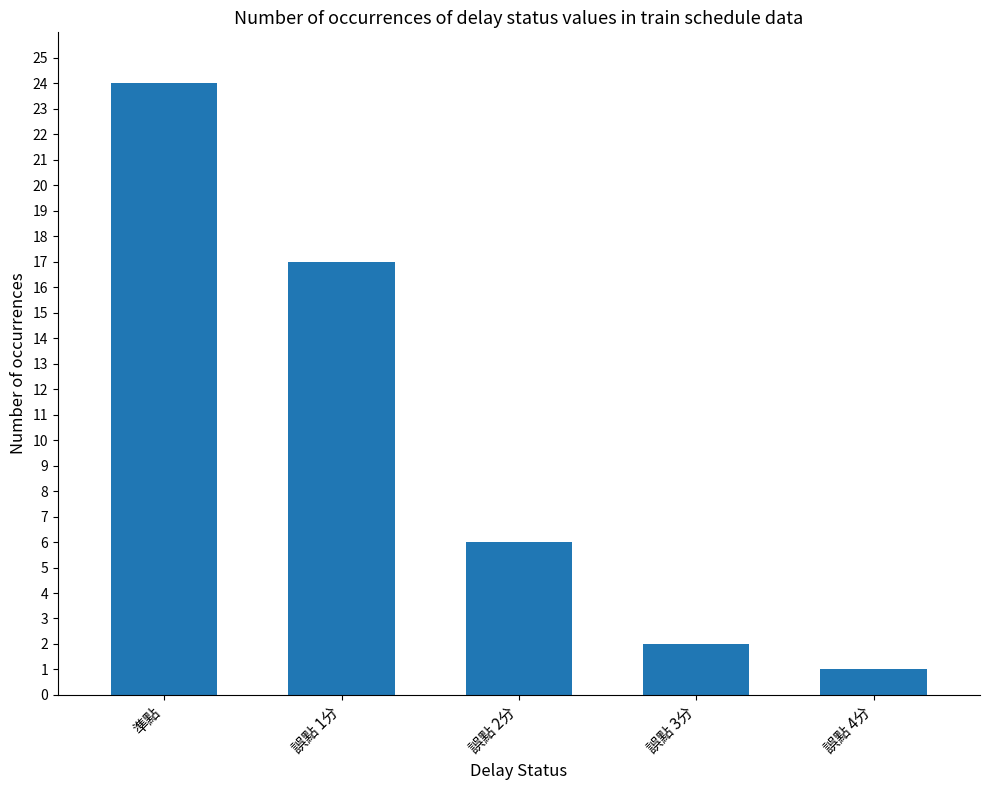

How many values are below 6?

2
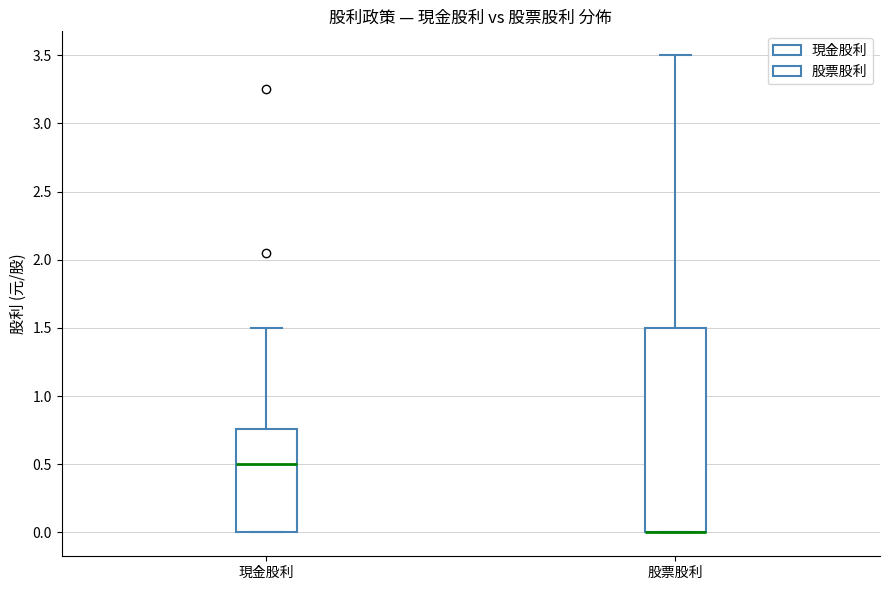

Reading left to right, transcribe this box plot: for each box, give where its median line is, the range the box spans, and where its two whiskers end, as read against the y-axis. The values are not printed on the chart, so give them approximately, as read against the axis.

現金股利: median 0.50, box 0.00 to 0.75, whiskers 0.00 to 1.50
股票股利: median 0.00 (drawn on the box's lower edge), box 0.00 to 1.50, whiskers 0.00 to 3.50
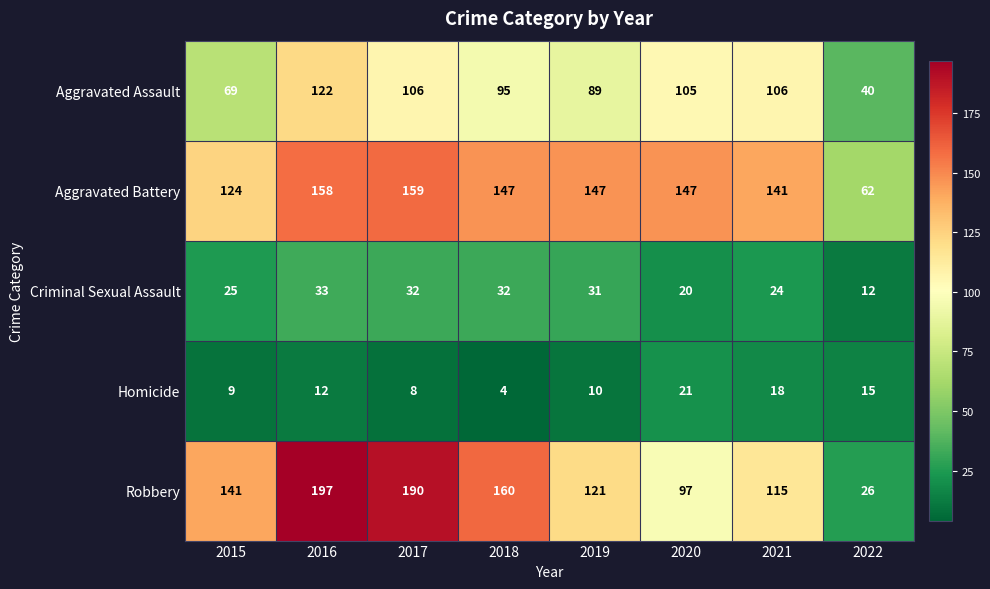

Which series has the widest spread of values?

Robbery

§ **WHAT THE TASK ASKS**:
Please express the lines above as a JSON list of strings, one string per line, with blank lines and pictures left out.

§ **SOLUTION FOR THIS TASK**:
[
  "How many values are below 6?",
  "2",
  "Reading left to right, transcribe this box plot: for each box, give where its median line is, the range the box spans, and where its two whiskers end, as read against the y-axis. The values are not printed on the chart, so give them approximately, as read against the axis.",
  "現金股利: median 0.50, box 0.00 to 0.75, whiskers 0.00 to 1.50",
  "股票股利: median 0.00 (drawn on the box's lower edge), box 0.00 to 1.50, whiskers 0.00 to 3.50",
  "Which series has the widest spread of values?",
  "Robbery"
]